On Windows or Linux and want Conductor's experience today: AQ if you want it in the browser with a team, vibe-kanban if you want free and local. Need teammates in the same session, watching the same agent: AQ is the only option on this list built around that. Want open source: vibe-kanban for a local board, OpenHands for a platform. Already paying Cursor or GitHub: their bundled agents are the path of least resistance. And if you are a solo Mac developer with none of these constraints, the honest advice is that Conductor remains a strong default; join its Windows waitlist only if you can afford to wait.

Frequently asked questions

Is Conductor available on Windows or Linux?

No. As of July 2026, Conductor is a Mac-only desktop app. There is a waitlist for a Windows version, and no announced Linux version. Browser-based platforms like AQ, or cross-platform tools like vibe-kanban and Cursor, are the practical routes for non-Mac developers today.

Is Conductor free?

Yes, Conductor is free as of July 2026. The company is YC-backed and raised a $22M Series A, so it is well funded for a free product. You still pay for the underlying agents (Claude Code, Codex, or Cursor subscriptions) yourself.
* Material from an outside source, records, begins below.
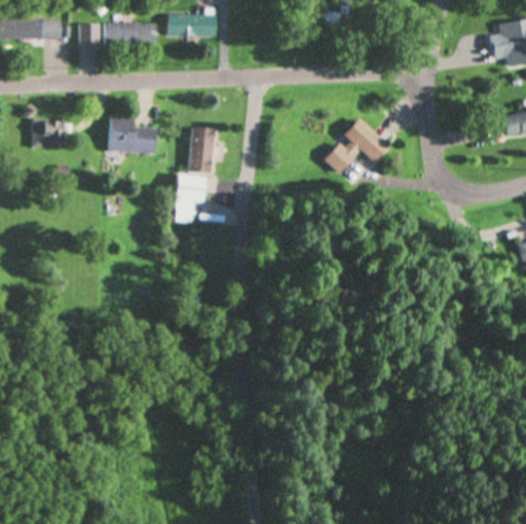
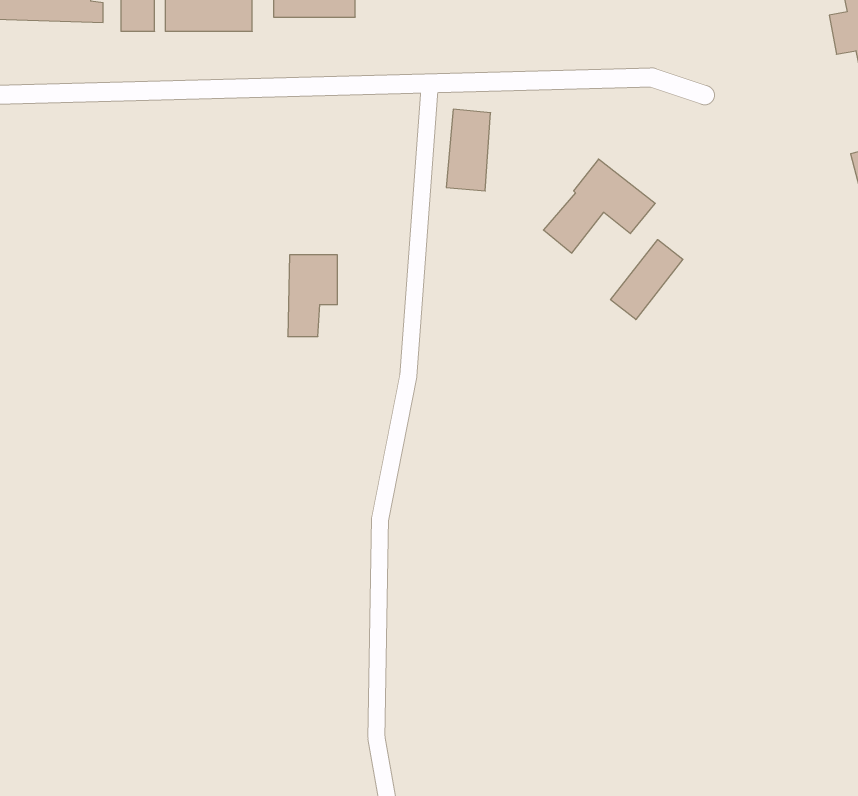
building: [109,118,156,154] -> none
building: [33,119,63,148] -> none
building: [189,127,215,175] -> [446,109,491,191]
building: none -> [611,240,683,320]

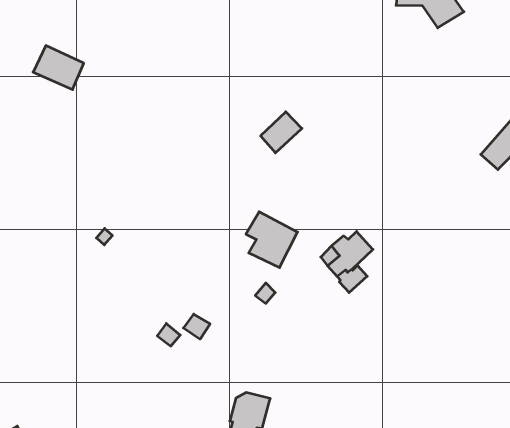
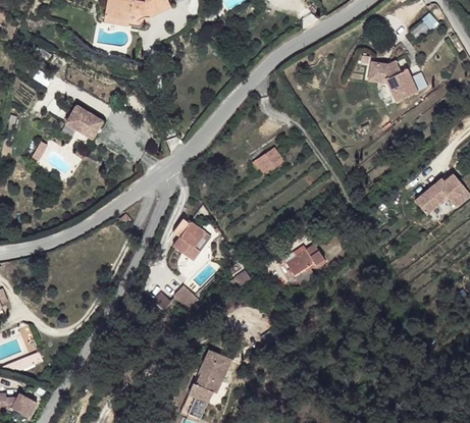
building: [33,46,84,90] -> [64,104,103,140]
building: [246,212,298,268] -> [171,216,210,260]

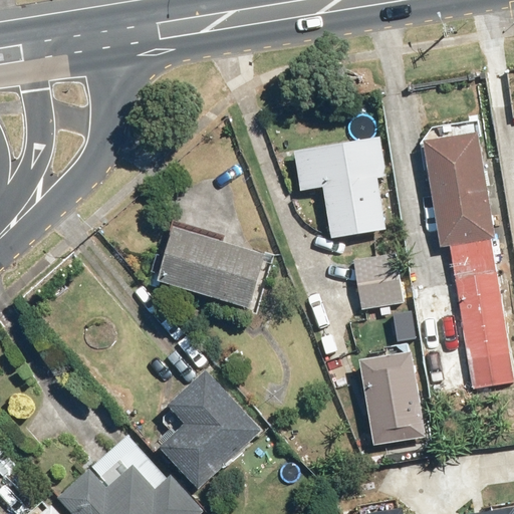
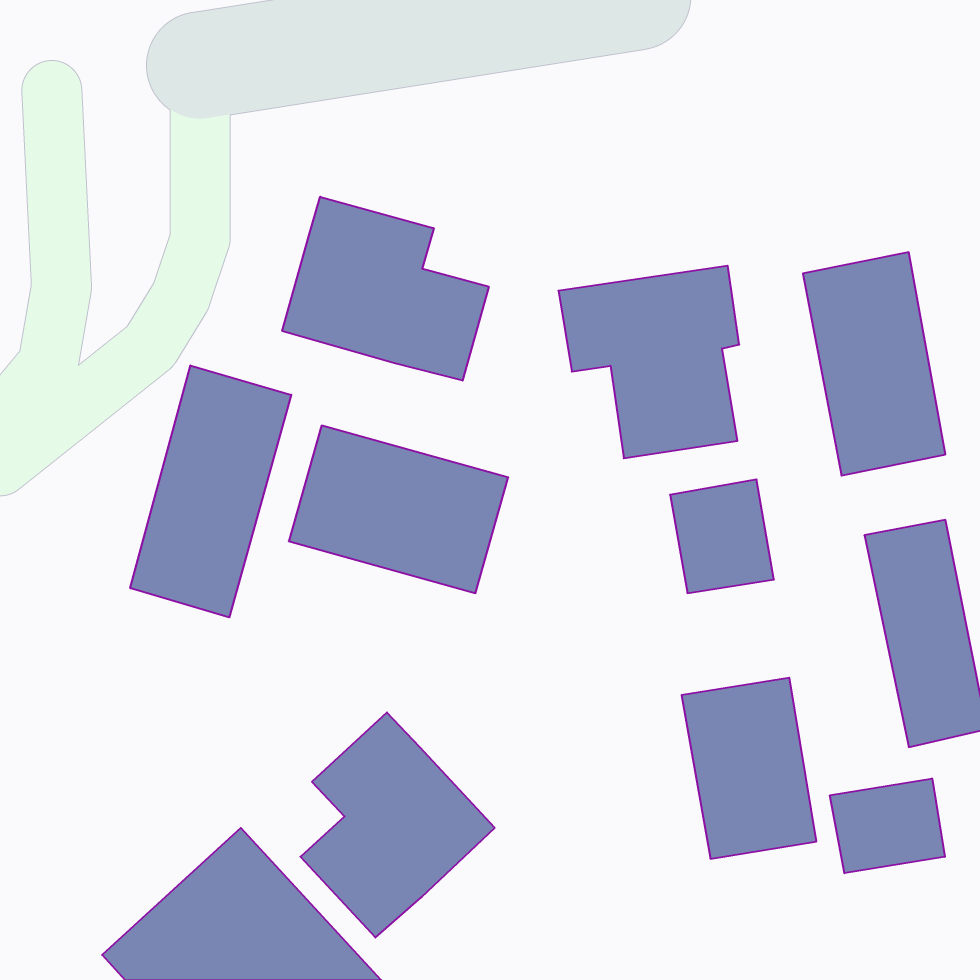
building: none -> [282,197,489,381]
building: none -> [130,365,291,617]
building: none -> [830,778,945,873]

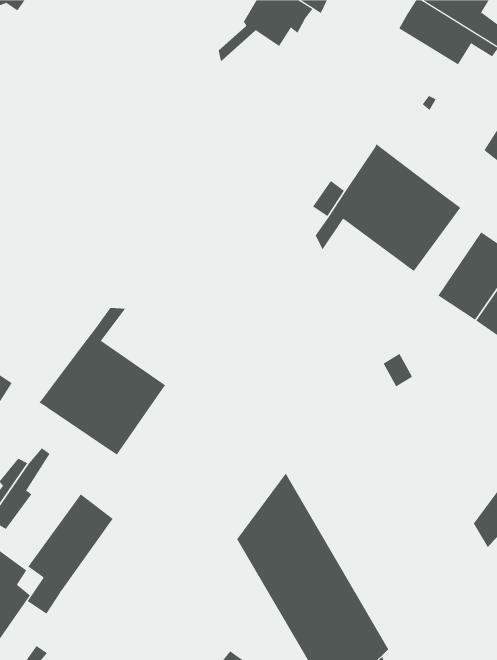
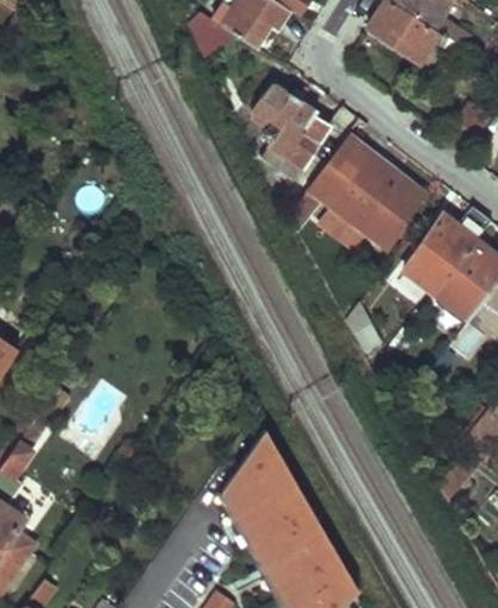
building: none -> [253,81,359,177]
building: [39,307,166,455] -> none
building: [27,493,113,614] -> none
Can two people work in the same Conductor workspace?

No. Conductor is a single-player local app: workspaces live on one person's Mac. If you want a teammate to open the same workspace and see the same live agent session, that is the multiplayer model AQ is built around.

What is the closest thing to Conductor that runs in a browser?

AQ. It uses the same core model (parallel agents, one isolated git worktree per workspace, the real Claude Code and Codex CLIs) but runs them on a VM and streams the session to the browser, which is what makes it OS-independent and shareable with teammates.